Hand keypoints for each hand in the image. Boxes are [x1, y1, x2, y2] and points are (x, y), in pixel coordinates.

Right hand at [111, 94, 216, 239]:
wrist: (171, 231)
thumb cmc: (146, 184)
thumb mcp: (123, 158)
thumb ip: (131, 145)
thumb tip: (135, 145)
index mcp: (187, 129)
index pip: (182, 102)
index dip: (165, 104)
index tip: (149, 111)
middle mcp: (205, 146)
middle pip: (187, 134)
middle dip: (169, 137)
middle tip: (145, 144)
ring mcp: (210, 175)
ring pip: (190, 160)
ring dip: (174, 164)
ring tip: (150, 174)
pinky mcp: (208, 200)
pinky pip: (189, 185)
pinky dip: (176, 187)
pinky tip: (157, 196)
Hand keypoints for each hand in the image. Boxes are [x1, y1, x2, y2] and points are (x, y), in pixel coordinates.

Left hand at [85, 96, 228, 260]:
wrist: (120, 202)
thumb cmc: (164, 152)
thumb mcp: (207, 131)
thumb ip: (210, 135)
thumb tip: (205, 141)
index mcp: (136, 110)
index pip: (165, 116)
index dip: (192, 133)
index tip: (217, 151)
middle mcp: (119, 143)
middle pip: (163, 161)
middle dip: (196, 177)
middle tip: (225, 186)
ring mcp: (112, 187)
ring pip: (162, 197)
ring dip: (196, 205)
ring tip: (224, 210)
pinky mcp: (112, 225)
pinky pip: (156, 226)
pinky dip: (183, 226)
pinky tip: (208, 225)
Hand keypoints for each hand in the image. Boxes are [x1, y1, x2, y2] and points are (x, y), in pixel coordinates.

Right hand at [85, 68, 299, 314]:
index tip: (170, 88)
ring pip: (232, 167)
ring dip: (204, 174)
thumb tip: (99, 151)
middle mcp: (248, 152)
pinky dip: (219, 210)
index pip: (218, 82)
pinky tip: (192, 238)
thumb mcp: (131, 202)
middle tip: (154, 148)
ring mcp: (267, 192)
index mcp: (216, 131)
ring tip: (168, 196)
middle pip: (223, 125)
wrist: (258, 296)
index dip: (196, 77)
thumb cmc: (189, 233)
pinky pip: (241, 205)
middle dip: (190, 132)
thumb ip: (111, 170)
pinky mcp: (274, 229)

━━━━━━━━━━━━━━━━━━━━━━━━━━━━━━

> **Work instructions**
Please restate only the opening stretch of the records above: every line from the first through the one containing "thumb cmc: (164, 152)", exactly as written.

> **Reply**
Hand keypoints for each hand in the image. Boxes are [x1, y1, x2, y2] and points are (x, y), in pixel coordinates.

Right hand at [111, 94, 216, 239]:
wrist: (171, 231)
thumb cmc: (146, 184)
thumb mcp: (123, 158)
thumb ip: (131, 145)
thumb tip: (135, 145)
index mcp: (187, 129)
index pip: (182, 102)
index dip: (165, 104)
index tip: (149, 111)
middle mcp: (205, 146)
middle pip: (187, 134)
middle dip: (169, 137)
middle tip: (145, 144)
ring mcp: (210, 175)
ring pip: (190, 160)
ring dip: (174, 164)
ring tip: (150, 174)
pinky mcp: (208, 200)
pinky pip: (189, 185)
pinky dip: (176, 187)
pinky tip: (157, 196)
Hand keypoints for each hand in the image. Boxes are [x1, y1, x2, y2] and points are (x, y), in pixel coordinates.

Left hand at [85, 96, 228, 260]:
wrist: (120, 202)
thumb cmc: (164, 152)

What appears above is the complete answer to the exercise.